Originally published in the King’s Stanley Magazine.
Easter is late this year, almost as late as it can be, but “Better late than never!” as they say.
Imagine for a moment what the world would be like if Easter had never happened. Perhaps it is not that hard because, after all, most people carry on much as normal on Good Friday. It is still a bank holiday, but it is a puzzling day with that apparently strange claim that one crucifixion out of the many thousands carried out under Roman rule was different. It might almost appear as if the crucifixion never happened.
When it comes to Easter Sunday, however, we could say, “Well, we wouldn’t have Easter eggs for a start.” But if we think about it, we wouldn’t have any churches either, nor would we have any Christians. Would they be missed? I think we certainly would miss the buildings, and hopefully also the Christians we know.

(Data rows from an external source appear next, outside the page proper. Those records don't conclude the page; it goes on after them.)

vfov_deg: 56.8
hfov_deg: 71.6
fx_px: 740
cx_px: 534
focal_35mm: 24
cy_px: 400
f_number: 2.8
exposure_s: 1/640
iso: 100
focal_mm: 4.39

In some ways, Easter is like a coin which has two sides: the crucifixion on the Friday and the resurrection on the Sunday. The point of this analogy is that the cross and the resurrection go together; they are inseparable, they take their meaning from each other.

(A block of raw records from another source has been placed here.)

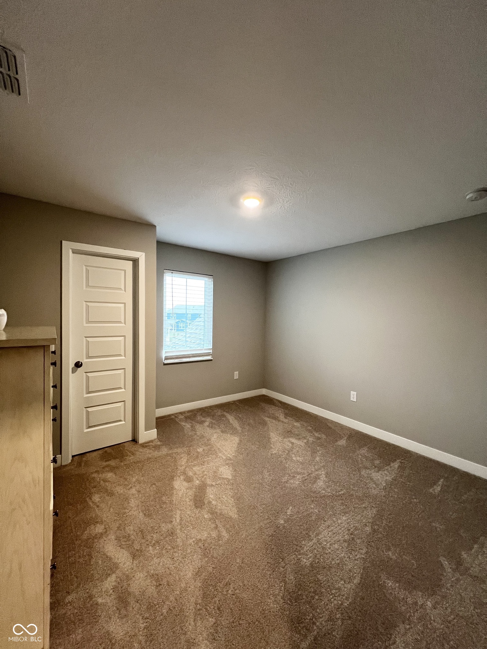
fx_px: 244
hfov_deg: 89.9
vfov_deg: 106.2
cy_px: 324
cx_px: 244
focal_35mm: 13
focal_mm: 1.57
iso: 320
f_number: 1.8
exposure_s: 1/60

Take, for example, the Christian claim, “I believe Jesus died on the cross to save me from my sins.”
That is claiming that a past event conveys something in the present, today, now. We think that what is being claimed starts from the past (Good Friday). If we really think about it though, surely it is the other way around? An experience in the present (of having received forgiveness from the risen Christ) is understood by referring back to Jesus dying on the cross (for us).

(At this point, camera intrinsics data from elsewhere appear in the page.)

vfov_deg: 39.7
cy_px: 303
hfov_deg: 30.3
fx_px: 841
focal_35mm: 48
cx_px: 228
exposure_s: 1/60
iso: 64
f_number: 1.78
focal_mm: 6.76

In the same way, Christians believe in the resurrection not primarily because they have read about it in the four gospels, but because they have had some sort of experience of the aliveness of Jesus.
This brings us back to churches and Christians. Both often sport or display crosses. They are inanimate, man-made, of wood or metal. Those crosses are essentially dead. Appropriately so, we might add. Jesus really did suffer and die. His body was then sealed in the tomb, dead and gone. Crosses serve as reminders.
Where and how can churches and Christians sport or display the resurrection? How to convey the essential aliveness of Jesus?
One idea is to think of being transparent. Christian worship is meant to be a window through which people catch glimpses of God. Christians need to aim to be people who are “seen through.” Yes, we are seen to be fallible, “sinners,” seen through in that sense but, even so, still a misty window through which people catch sight of the risen Lord Jesus.
So, when it comes to Easter, “Better late than never!” and when people “see through’” those of us who seek to follow Jesus, may they ‘“see through’” us in the second sense to the risen Lord who suffered and died for all.